Until now, astronomers believed that the hot spots are heated by the collision of surrounding particles onto the surface of the neutron star. This happens naturally at the poles owing to the channelling of the charged particles along the magnetic field lines. Such a process is expected to be rather independent of the temperature and hence the age of the pulsar. However, this is not what the XMM-Newton satellite observed for five pulsars. Werner Becker from the Max-Planck Institut für Extraterrestrische Physik (MPE) in Garching and collaborators found no evidence of surface emission, nor of polar hot spots in these pulsars, although they did see emission from the outwardly moving particles.

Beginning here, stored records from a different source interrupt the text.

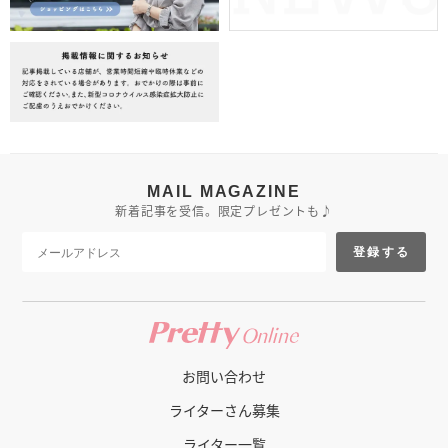
MAIL MAGAZINE
新着記事を受信。限定プレゼントも♪
登録する
お問い合わせ
ライターさん募集
ライター一覧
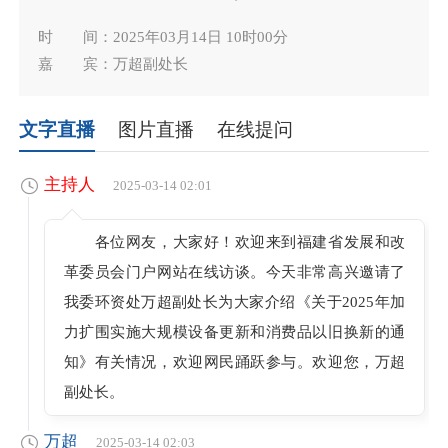
时 间：2025年03月14日 10时00分
嘉 宾：万超副处长
文字直播
图片直播
在线提问
主持人
2025-03-14 02:01
各位网友，大家好！欢迎来到福建省发展和改
革委员会门户网站在线访谈。今天非常高兴邀请了
我委环资处万超副处长为大家介绍《关于2025年加
力扩围实施大规模设备更新和消费品以旧换新的通
知》有关情况，欢迎网民踊跃参与。欢迎您，万超
副处长。
万超
2025-03-14 02:03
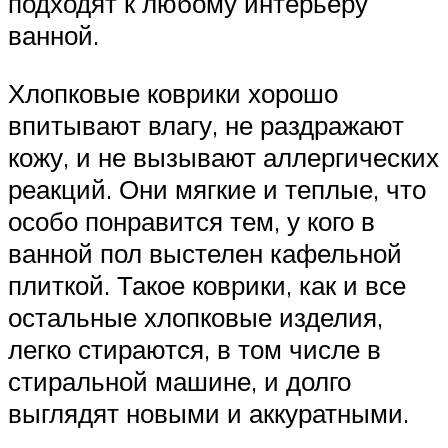
подходят к любому интерьеру
ванной.
Хлопковые коврики хорошо
впитывают влагу, не раздражают
кожу, и не вызывают аллергических
реакций. Они мягкие и теплые, что
особо понравится тем, у кого в
ванной пол выстелен кафельной
плиткой. Такое коврики, как и все
остальные хлопковые изделия,
легко стираются, в том числе в
стиральной машине, и долго
выглядят новыми и аккуратными.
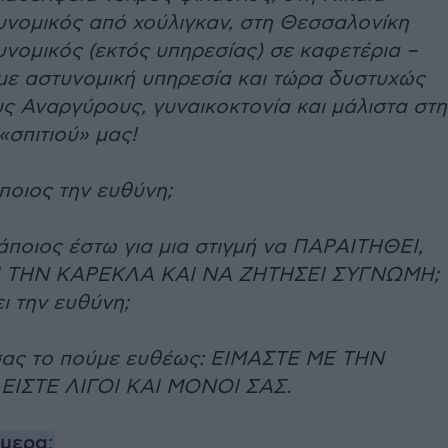
υνομικός από χούλιγκαν, στη Θεσσαλονίκη
νομικός (εκτός υπηρεσίας) σε καφετέρια –
 με αστυνομική υπηρεσία και τώρα δυστυχώς
ς Αναργύρους, γυναικοκτονία και μάλιστα στη
«σπιτιού» μας!
ποιος την ευθύνη;
άποιος έστω για μια στιγμή να ΠΑΡΑΙΤΗΘΕΙ,
 ΤΗΝ ΚΑΡΕΚΛΑ ΚΑΙ ΝΑ ΖΗΤΗΣΕΙ ΣΥΓΝΩΜΗ;
ι την ευθύνη;
σας το πούμε ευθέως: ΕΙΜΑΣΤΕ ΜΕ ΤΗΝ
ΕΙΣΤΕ ΛΙΓΟΙ ΚΑΙ ΜΟΝΟΙ ΣΑΣ.
ήμερα:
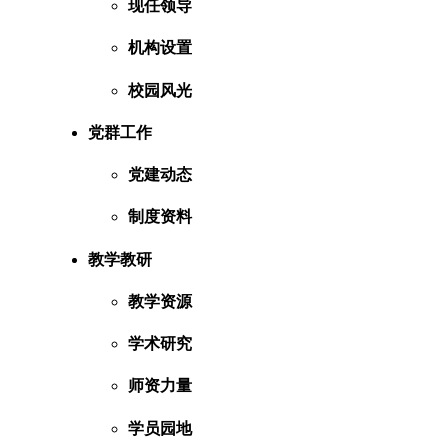
现任领导
机构设置
校园风光
党群工作
党建动态
制度资料
教学教研
教学资源
学术研究
师资力量
学员园地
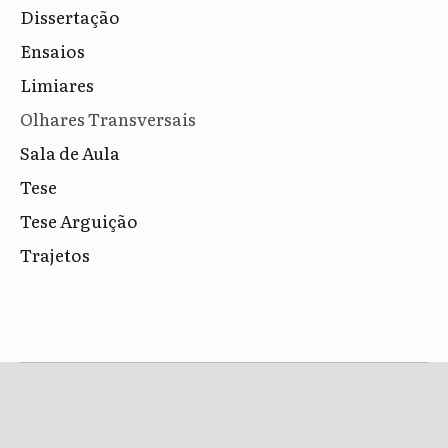
Dissertação
Ensaios
Limiares
Olhares Transversais
Sala de Aula
Tese
Tese Arguição
Trajetos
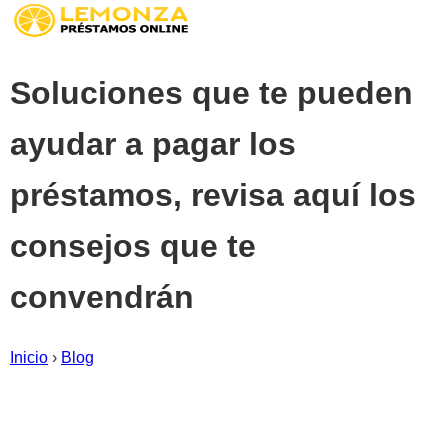
Soluciones que te pueden
ayudar a pagar los
préstamos, revisa aquí los
consejos que te
convendrán
Inicio
›
Blog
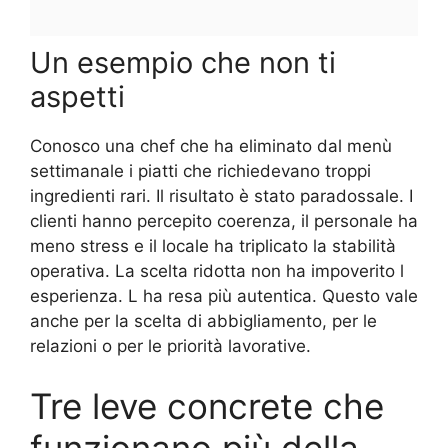
Un esempio che non ti
aspetti
Conosco una chef che ha eliminato dal menù
settimanale i piatti che richiedevano troppi
ingredienti rari. Il risultato è stato paradossale. I
clienti hanno percepito coerenza, il personale ha
meno stress e il locale ha triplicato la stabilità
operativa. La scelta ridotta non ha impoverito l
esperienza. L ha resa più autentica. Questo vale
anche per la scelta di abbigliamento, per le
relazioni o per le priorità lavorative.
Tre leve concrete che
funzionano più della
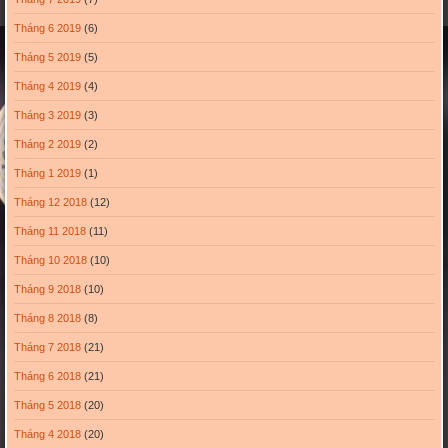
Tháng 6 2019
(6)
Tháng 5 2019
(5)
Tháng 4 2019
(4)
Tháng 3 2019
(3)
Tháng 2 2019
(2)
Tháng 1 2019
(1)
Tháng 12 2018
(12)
Tháng 11 2018
(11)
Tháng 10 2018
(10)
Tháng 9 2018
(10)
Tháng 8 2018
(8)
Tháng 7 2018
(21)
Tháng 6 2018
(21)
Tháng 5 2018
(20)
Tháng 4 2018
(20)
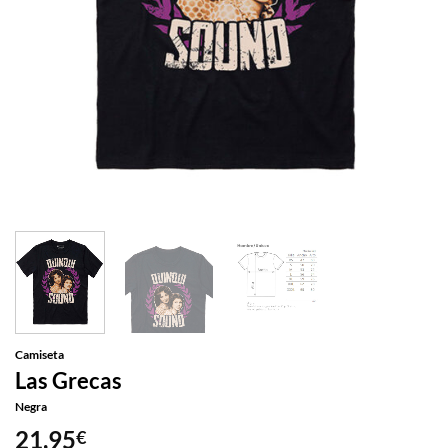
Camiseta
Las Grecas
Negra
21,95
€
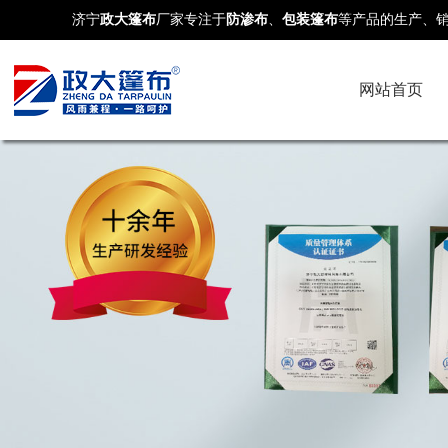
济宁
政大篷布
厂家专注于
防渗布
、
包装篷布
等产品的生产、
网站首页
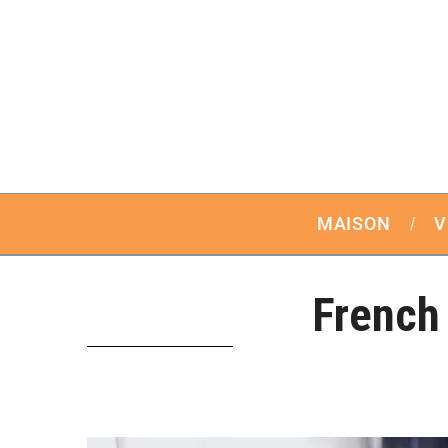
MAISON
V
French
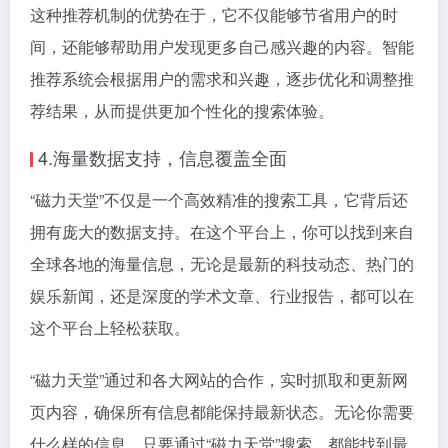
这种推荐机制的优势在于，它不仅能够节省用户的时
间，还能够帮助用户发现更多自己感兴趣的内容。智能
推荐系统会根据用户的需求和兴趣，逐步优化和调整推
荐结果，从而提供更加个性化的搜索体验。
4.海量数据支持，信息覆盖全面
“磁力天堂”不仅是一个高效精准的搜索工具，它背后还
拥有庞大的数据支持。在这个平台上，你可以找到来自
全球各地的海量信息，无论是最新的科技动态、热门的
娱乐新闻，还是深度的学术文章、行业报告，都可以在
这个平台上轻松获取。
“磁力天堂”通过和各大网站的合作，实时抓取和更新网
页内容，确保所有信息都能保持最新状态。无论你需要
什么样的信息，只要通过“磁力天堂”搜索，都能找到最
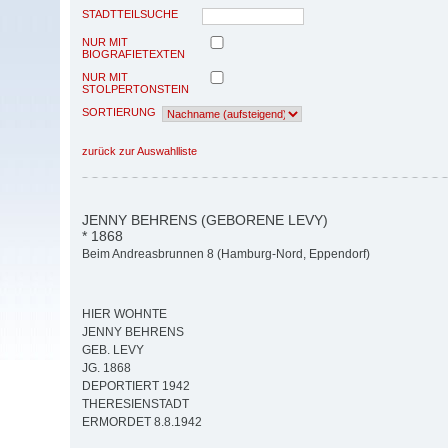
STADTTEILSUCHE
NUR MIT
BIOGRAFIETEXTEN
NUR MIT
STOLPERTONSTEIN
SORTIERUNG
zurück zur Auswahlliste
JENNY BEHRENS (GEBORENE LEVY)
* 1868
Beim Andreasbrunnen 8 (Hamburg-Nord, Eppendorf)
HIER WOHNTE
JENNY BEHRENS
GEB. LEVY
JG. 1868
DEPORTIERT 1942
THERESIENSTADT
ERMORDET 8.8.1942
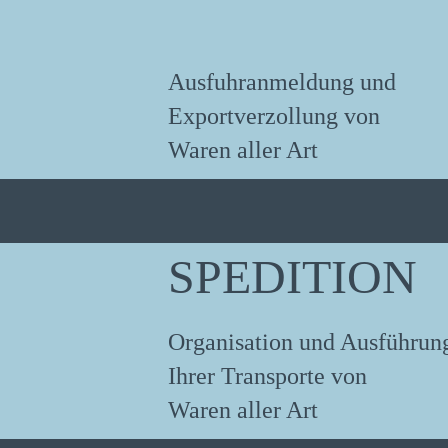
Ausfuhranmeldung und
Exportverzollung von
Waren aller Art
SPEDITION
Organisation und Ausführun
Ihrer Transporte von
Waren aller Art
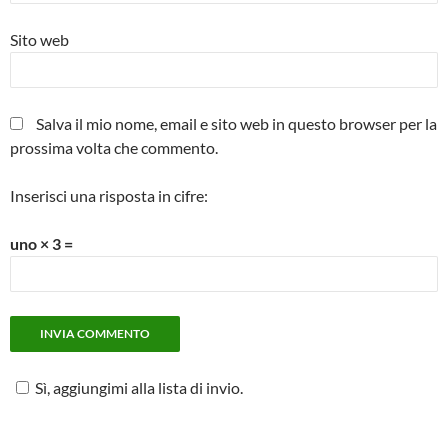
Sito web
Salva il mio nome, email e sito web in questo browser per la
prossima volta che commento.
Inserisci una risposta in cifre:
uno × 3 =
Sì, aggiungimi alla lista di invio.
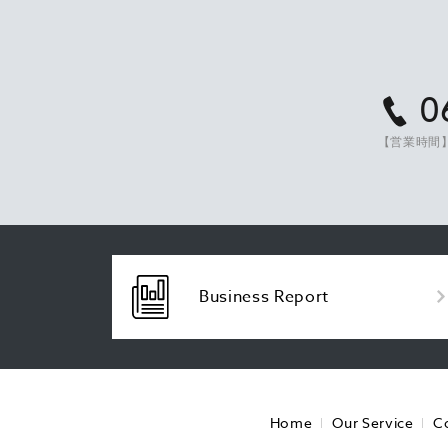
0
【営業時間】
Business Report
Home
Our Service
C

The lack of surface emission is not surprising because these older pulsars have had several million years to cool down to less than 500,000 °C, the temperature below which they become undetectable by XMM-Newton. However, the lack of polar hot spots is a surprise and means that the particle bombardment of the polar surface is not efficient enough to produce a significant thermal X-ray component.

The XMM-Newton results show that the hot spots fade from view in the same way as the surface-wide emission, thus suggesting a link with the temperature inside the neutron star. As the heat trapped in the pulsar since its birth is carried by electrons, it can be guided to the poles by the intense magnetic field within the pulsar. The new XMM-Newton results support this alternative theory for the origin of the hot spots at the poles of young pulsars. It would mean that the energy heating these polar regions comes predominantly from within the pulsar, rather than from the collision of particles from outside the pulsar.

Further reading

Werner Becker et al. 2006 Astrophysical Journal 645 1421.